Apparus aux Etats-Unis au début des années 1980, les « golden parachutes »devaient permettre d’attirer des dirigeants capables de redresser la situation des multinationales. Peu à peu, les sociétés européennes ont, elles aussi, eu recours à ce dispositif. Mais d’énormes indemnités de départ touchées par certains patrons, indépendamment de leur bilan, ont suscité de vives polémiques.

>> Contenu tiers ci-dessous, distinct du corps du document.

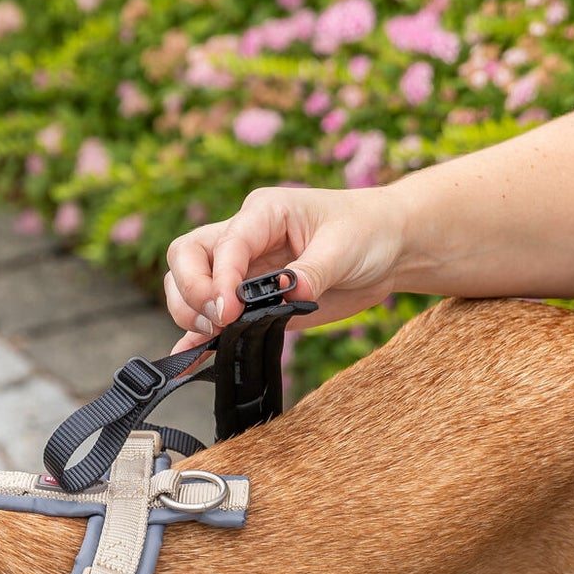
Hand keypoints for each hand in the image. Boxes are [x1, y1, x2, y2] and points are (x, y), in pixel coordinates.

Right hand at [162, 186, 410, 353]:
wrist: (387, 247)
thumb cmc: (366, 231)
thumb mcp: (344, 247)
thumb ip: (311, 273)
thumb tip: (286, 296)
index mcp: (263, 213)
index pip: (224, 244)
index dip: (219, 279)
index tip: (229, 311)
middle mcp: (244, 238)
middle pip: (186, 257)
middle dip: (191, 290)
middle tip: (220, 320)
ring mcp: (243, 271)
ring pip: (188, 284)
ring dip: (191, 312)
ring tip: (217, 335)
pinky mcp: (250, 303)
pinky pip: (212, 318)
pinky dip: (195, 337)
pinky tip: (185, 359)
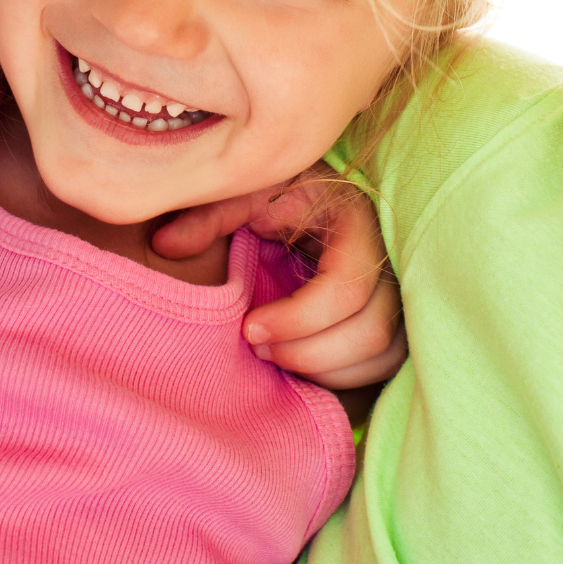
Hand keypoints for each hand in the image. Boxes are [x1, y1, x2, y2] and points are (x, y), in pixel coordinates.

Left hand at [153, 165, 405, 389]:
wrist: (310, 193)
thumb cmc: (278, 190)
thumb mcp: (244, 191)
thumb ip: (208, 215)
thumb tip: (166, 245)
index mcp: (356, 222)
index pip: (346, 288)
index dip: (299, 320)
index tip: (249, 327)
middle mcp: (388, 259)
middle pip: (371, 330)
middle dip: (309, 352)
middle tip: (257, 346)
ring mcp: (396, 289)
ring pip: (380, 352)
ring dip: (324, 368)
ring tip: (274, 355)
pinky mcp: (390, 313)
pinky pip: (382, 362)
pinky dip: (340, 373)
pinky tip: (298, 360)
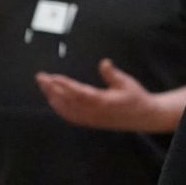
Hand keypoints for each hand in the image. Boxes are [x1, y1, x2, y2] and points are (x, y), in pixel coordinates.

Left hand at [37, 59, 160, 131]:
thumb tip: (104, 62)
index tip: (53, 77)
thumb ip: (113, 74)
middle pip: (68, 101)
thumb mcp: (127, 83)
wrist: (144, 117)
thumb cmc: (136, 97)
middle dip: (52, 89)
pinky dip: (59, 108)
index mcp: (103, 102)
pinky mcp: (90, 122)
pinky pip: (70, 116)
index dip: (65, 85)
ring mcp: (91, 119)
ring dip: (52, 97)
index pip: (79, 93)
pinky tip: (53, 99)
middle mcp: (94, 112)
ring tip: (43, 85)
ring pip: (66, 110)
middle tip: (41, 77)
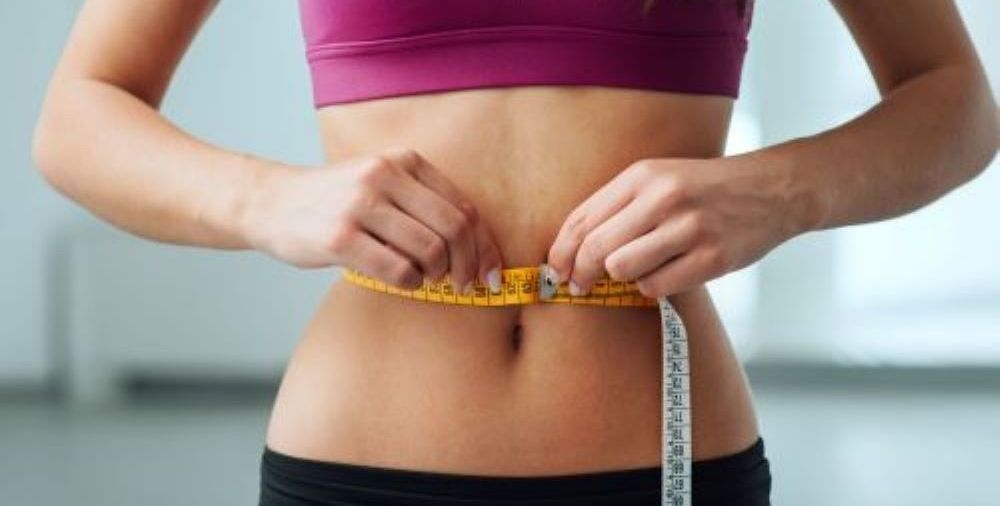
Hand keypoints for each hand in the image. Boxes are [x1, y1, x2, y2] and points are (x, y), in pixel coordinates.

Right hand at [243, 146, 503, 292]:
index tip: (492, 273)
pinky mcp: (341, 236)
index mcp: (403, 161)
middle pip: (454, 229)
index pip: (464, 207)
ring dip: (436, 275)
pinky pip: (399, 270)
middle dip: (468, 265)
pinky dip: (410, 282)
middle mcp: (384, 176)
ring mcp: (361, 204)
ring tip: (424, 277)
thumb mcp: (382, 186)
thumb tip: (479, 250)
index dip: (486, 246)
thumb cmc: (336, 203)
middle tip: (464, 285)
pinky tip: (403, 280)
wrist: (272, 203)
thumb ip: (425, 206)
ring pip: (430, 251)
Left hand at [545, 156, 804, 297]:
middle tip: (578, 285)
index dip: (561, 251)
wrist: (773, 189)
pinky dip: (652, 287)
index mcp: (642, 175)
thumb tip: (571, 250)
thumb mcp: (659, 179)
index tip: (554, 270)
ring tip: (634, 271)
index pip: (583, 219)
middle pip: (596, 248)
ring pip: (622, 269)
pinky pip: (656, 286)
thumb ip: (618, 207)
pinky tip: (666, 274)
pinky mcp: (711, 258)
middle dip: (579, 273)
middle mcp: (664, 198)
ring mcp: (689, 228)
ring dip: (620, 278)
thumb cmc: (705, 189)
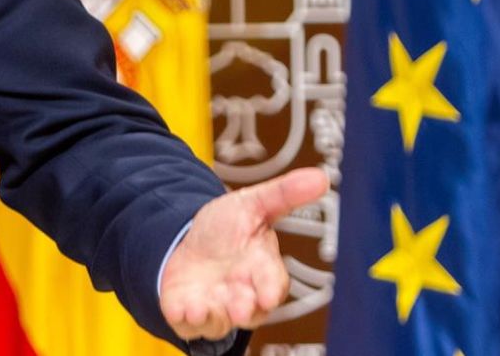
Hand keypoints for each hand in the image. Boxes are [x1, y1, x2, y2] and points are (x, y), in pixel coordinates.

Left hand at [160, 167, 327, 340]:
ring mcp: (214, 305)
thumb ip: (284, 195)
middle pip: (247, 309)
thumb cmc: (227, 229)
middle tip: (240, 306)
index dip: (270, 289)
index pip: (272, 283)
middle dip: (244, 308)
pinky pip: (187, 322)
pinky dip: (183, 318)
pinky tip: (179, 309)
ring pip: (217, 320)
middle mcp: (241, 293)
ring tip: (201, 308)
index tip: (268, 294)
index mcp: (261, 269)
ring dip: (211, 316)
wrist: (185, 239)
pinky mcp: (187, 311)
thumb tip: (321, 177)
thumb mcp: (253, 205)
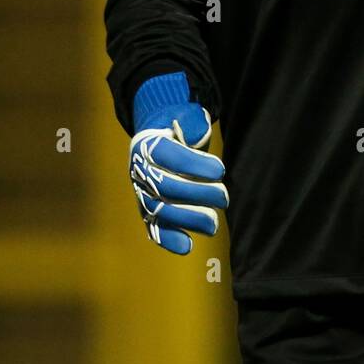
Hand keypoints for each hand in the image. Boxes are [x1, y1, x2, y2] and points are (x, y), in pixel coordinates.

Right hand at [129, 98, 228, 253]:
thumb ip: (192, 123)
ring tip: (213, 225)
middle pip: (165, 187)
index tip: (220, 171)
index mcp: (148, 144)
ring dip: (187, 220)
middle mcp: (140, 170)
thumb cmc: (179, 126)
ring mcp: (142, 193)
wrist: (159, 136)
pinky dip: (168, 239)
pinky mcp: (147, 210)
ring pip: (159, 210)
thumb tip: (196, 137)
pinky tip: (186, 246)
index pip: (168, 155)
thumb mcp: (186, 116)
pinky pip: (152, 227)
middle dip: (197, 195)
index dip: (194, 164)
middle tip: (223, 197)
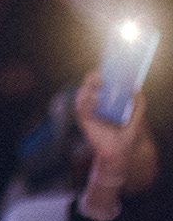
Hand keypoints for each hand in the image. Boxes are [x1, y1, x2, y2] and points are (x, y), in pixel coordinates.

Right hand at [75, 70, 150, 216]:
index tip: (107, 68)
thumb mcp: (137, 119)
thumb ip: (139, 105)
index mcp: (107, 103)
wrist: (119, 152)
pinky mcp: (85, 120)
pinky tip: (96, 98)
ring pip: (82, 94)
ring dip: (88, 87)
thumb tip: (137, 89)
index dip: (101, 76)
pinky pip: (81, 107)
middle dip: (92, 78)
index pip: (101, 86)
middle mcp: (96, 105)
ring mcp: (89, 112)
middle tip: (100, 74)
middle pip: (89, 87)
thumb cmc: (126, 136)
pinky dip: (87, 101)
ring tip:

En France, les parachutes dorés et autres retraites chapeaux ne sont pas interdits mais sont soumis à des cotisations sociales. Le gouvernement a récemment alourdi la taxation des parachutes dorés et des retraites chapeaux (dans la loi de finances rectificative de 2012). En Europe, quatre ans après le début de la crise financière, l’Union européenne s’apprête à imposer aux banques un renforcement de leur capital et envisage pour la première fois de plafonner les bonus des banquiers, une décision qui suscite l’ire de Londres même si elle reste à confirmer.